Republik Rakyat Tiongkok kini berharap dapat menjalin persahabatan baru dengan Prancis dan UEyang membantu Beijing ketika virus corona masih merajalela, terutama di provinsi Hubei, Tiongkok. Kini Tiongkok mengucapkan terima kasih dengan caranya sendiri. Dalam beberapa bulan ke depan, negaranya hanya menginginkan Prancis Kirim 600 juta masker pelindung.
Namun Jerman, yang menghargai Tiongkok sebagai mitra dagang ekonomi tetapi juga tidak mempercayai Tiongkok sebagai saingan geostrategis, juga ingin Beijing menang. “Jerman selalu memainkan peran penting dalam rencana Tiongkok,” kata Winter. “Inilah sebabnya Tiongkok akan memberikan perlakuan istimewa kepada Jerman dalam hal pengiriman bahan-bahan medis.”
Baca juga: Orientasi cepat untuk karyawan dan perusahaan – bot messenger kami menunjukkan bantuan Corona apa yang bisa Anda dapatkan sekarang
Kebutuhan di rumah sakit Jerman belum sebesar di klinik yang terkena dampak Corona di Lombardy, Alsace dan Madrid. Sistem layanan kesehatan Jerman sebagian besar masih merasa siap menghadapi pasien baru virus corona. Namun, Administrator Distrik von Heinsberg juga secara pribadi meminta bantuan Presiden Tiongkok Xi. Dan ketika 400.000 masker pelindung tiba di Braunschweig dari TiongkokPerdana Menteri Lower Saxony Stephan Weil antara lain menerima barang tersebut.
Republik Rakyat Tiongkok sekarang seharusnya tidak hanya tertarik pada seberapa besar bisnis yang dapat dilakukannya dengan Republik Federal. “Kami juga mencermati bagaimana Jerman menangani krisis ini,” kata Katja Levy, ahli sinologi dari Universitas Teknik Berlin. Menurut Levy, Tiongkok akan bertanya pada dirinya sendiri dua pertanyaan: “Dapatkah Tiongkok mempertahankan reputasinya sebagai negara adidaya ekonomi dan negara yang penuh gagasan bahkan melalui krisis? Atau apakah sistem demokrasi Tiongkok lebih baik di saat krisis?”
Darurat Corona: Jerman ingin mengakomodasi tetangganya di UE
Jerman dapat menetapkan standar bersejarah jika intervensinya terhadap hak-hak dasar warga negara dalam perang melawan virus corona, yang tergolong ringan dibandingkan dengan Tiongkok, efektif dan memperlambat penyebarannya, kata Levy. Mungkin Jerman juga dapat membungkam potensi seruan terhadap Beijing dengan cara lain.

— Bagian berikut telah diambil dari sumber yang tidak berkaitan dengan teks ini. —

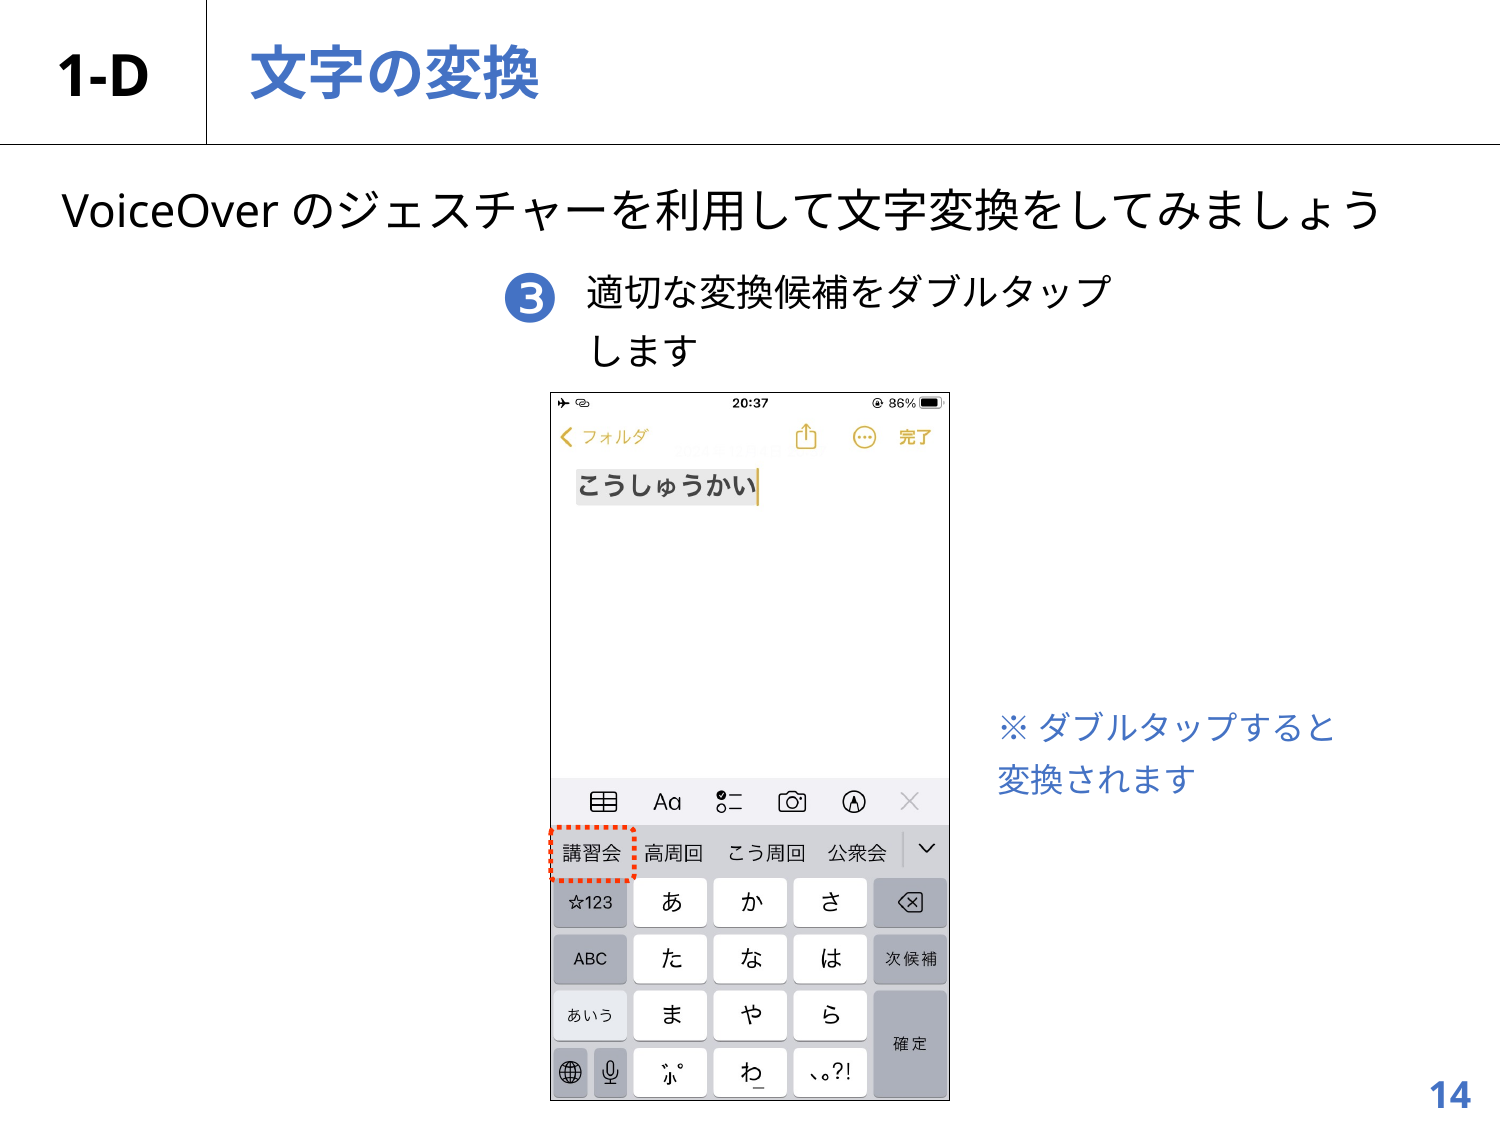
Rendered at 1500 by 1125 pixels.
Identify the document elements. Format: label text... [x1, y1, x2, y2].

text_box 1-D [0, 0, 207, 147]
text_box 文字の変換 [230, 24, 1459, 119]
text_box 14 [1399, 1063, 1500, 1123]
text_box ※ダブルタップすると 変換されます [982, 687, 1400, 806]
text_box VoiceOverのジェスチャーを利用して文字変換をしてみましょう [46, 180, 1500, 274]
picture [550, 392, 950, 1101]
text_box ❸ [486, 274, 563, 343]
text_box 適切な変換候補をダブルタップ します [571, 274, 1176, 381]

Meskipun Republik Federal, seperti banyak negara Eropa lainnya, sangat mengandalkan isolasi pada awal pandemi dengan memberlakukan larangan ekspor masker pelindung dalam negeri dan menutup perbatasannya, Jerman kini menunjukkan solidaritasnya. Rumah sakit menerima pasien corona, misalnya dari Prancis dan Italia. Pemerintah federal juga bersedia berkompromi dalam isu kontroversial bantuan keuangan.
Hal ini akan memungkinkan Jerman untuk mengakomodasi Italia pada khususnya. Perdana Menterinya Conte masih memilikinya pada awal April dalam wawancara ARD mendesak: “Kami sedang menulis halaman buku sejarah di sini. Kita diminta untuk menghadapi dan mengatasi tantangan penting untuk keluar dari keadaan darurat yang berdampak buruk pada kesehatan, ekonomi, dan sistem sosial kita. Eropa harus menunjukkan apakah negara ini merupakan rumah bersama bagi Eropa dan apakah negara ini dapat memberikan jawaban terhadap tantangan yang sangat penting.”

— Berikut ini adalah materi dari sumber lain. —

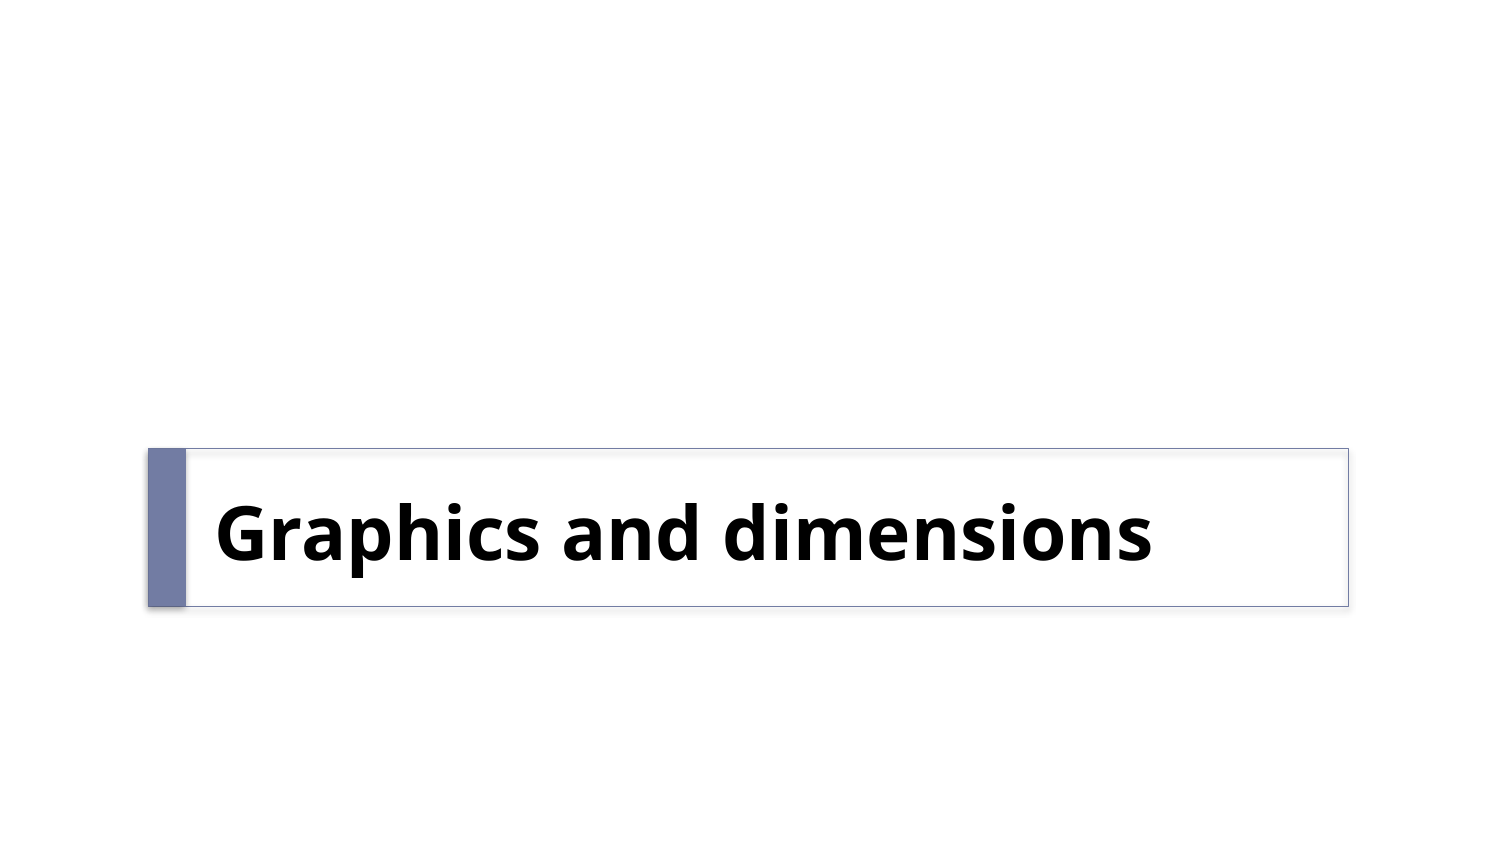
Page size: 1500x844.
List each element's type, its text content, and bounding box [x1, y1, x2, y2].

title Graphics and dimensions [200, 478, 1325, 600]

Banyak orang Italia yang tampaknya sudah yakin bahwa mereka tahu kepada siapa mereka harus berpaling. Dalam sebuah pernyataan yang diterbitkan pada hari Senin Survei oleh SWG Institute 36 persen dari mereka mengatakan bahwa negaranya harus lebih fokus pada Tiongkok. 30 persen menyukai AS. Namun, hanya 27 persen yang memiliki kepercayaan terhadap UE.